Family disintegration and portrayals of violence in the media are the two leading causes of an “epidemic of violence’’ in public schools, school district leaders say in a report released last week.
Eighty-two percent of the 720 districts surveyed for the study reported that violence in their schools had increased in the past five years.
The report by the National School Boards Association was issued amid heightened attention to violence in the United States by government leaders and the news media. It follows two other studies on youth and school violence that were released last month.
Violence is no longer confined to urban schools but is increasingly found in rural and suburban districts, the N.S.B.A. report says.
Seventy-eight percent of the districts surveyed said student-on-student assaults were the most frequent form of violence, and 28 percent of the districts reported student attacks on teachers.
The school board members surveyed said such violent behavior begins at home. Seventy-seven percent of the districts cited family poverty and a lack of supervision of children in upper-income families as the primary causes of violence in schools. Sixty percent of the respondents blamed violence in the media and in song lyrics.

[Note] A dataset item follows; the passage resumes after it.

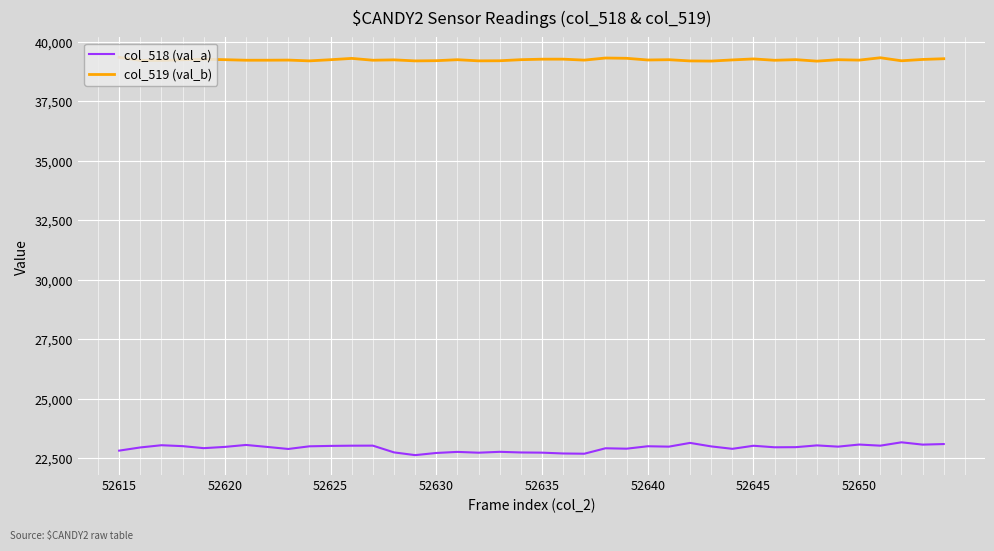

What is the maximum value shown in the chart?

39358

“What’s happening inside families that is negative is playing out in the classroom,’' said Michael Resnick, an associate executive director of the N.S.B.A. Schools must work with federal and state governments, parents’ groups, and the media to find solutions, he said.
The study outlines several methods that districts are using to combat violence in and around schools. Seventy-eight percent of the districts surveyed use student suspensions, 70 percent work with social agencies, and 60 percent train their staffs in conflict resolution. Twenty-four percent of the districts send trained dogs into the schools to find drugs, 15 percent use metal detectors to search for weapons, and 11 percent use closed-circuit-television cameras on school buses.
Gun Access Easy
Access to weapons can also play a large part in fueling school violence, a U.S. Justice Department study released last month says.
Thirty-five percent of male high school students in crime-ridden urban neighborhoods said they carry a gun, and 22 percent of those students reported owning a gun, the survey found.
The study was based on interviews with 758 male students in 10 inner-city high schools and 835 male juveniles who were incarcerated for serious offenses in six correctional facilities in four states.
The majority of the students and inmates reported that “self-protection in a hostile and violent world’’ was the chief reason they carried a weapon.
Forty-five percent of the students reported that they had been threatened with a gun or had been shot “on the way to or from school’’ within the past few years.
A few of the students said they had stolen their weapons, but most said they bought them through legitimate sources, or borrowed a gun from a family member or friend.
Teachers Surveyed
While the problem of school violence is significant across the country, it tends to disproportionately affect low-achieving schools, and those with large minority populations, according to a survey of teachers also released last month.
Over all, 77 percent of the public school teachers responding said they feel “very safe’’ when they are in or around their schools. But among those teachers who rate their schools’ quality of education as “fair or poor,’' only 44 percent feel safe. Sixty-one percent of teachers in schools with a majority of minority students feel safe, according to the survey, which was conducted by the Metropolitan Life Insurance Company.
The report is based on interviews with 1,000 12th-grade teachers, 1,180 3rd- to 12th-grade students, and 100 police-department officials in the 50 states.
It found that students generally feel less safe than teachers and that students with lower grades feel more vulnerable at school than their higher-achieving peers.